Rewrite the lines of the material from the line with "Accesso all'informazione" through the end of the material, putting "SCOPRI DI PIÙ" wherever "LEGGI DI PIÙ" appears and leaving everything else unchanged.

------------------------------------------------------------

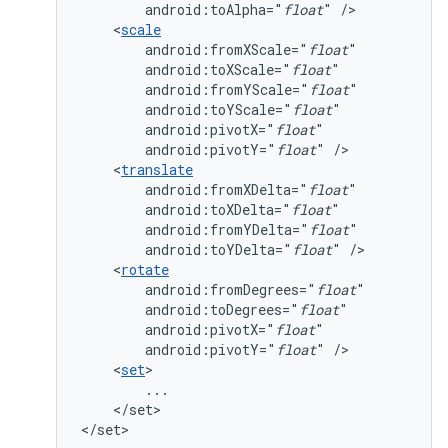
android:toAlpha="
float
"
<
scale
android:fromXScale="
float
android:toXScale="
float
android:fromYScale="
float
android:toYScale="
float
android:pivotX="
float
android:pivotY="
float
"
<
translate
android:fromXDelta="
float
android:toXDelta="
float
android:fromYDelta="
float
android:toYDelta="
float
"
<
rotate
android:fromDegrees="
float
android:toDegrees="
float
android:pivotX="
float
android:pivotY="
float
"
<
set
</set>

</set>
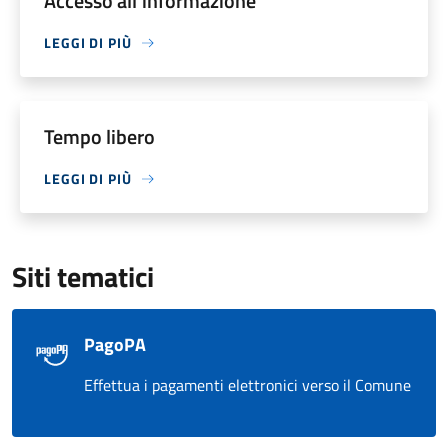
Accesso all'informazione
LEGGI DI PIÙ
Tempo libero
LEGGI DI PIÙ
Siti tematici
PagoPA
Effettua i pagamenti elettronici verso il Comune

------------------------------------------------------------

:: Result of this exercise ::
Accesso all'informazione
SCOPRI DI PIÙ
Tempo libero
SCOPRI DI PIÙ
Siti tematici
PagoPA
Effettua i pagamenti elettronici verso il Comune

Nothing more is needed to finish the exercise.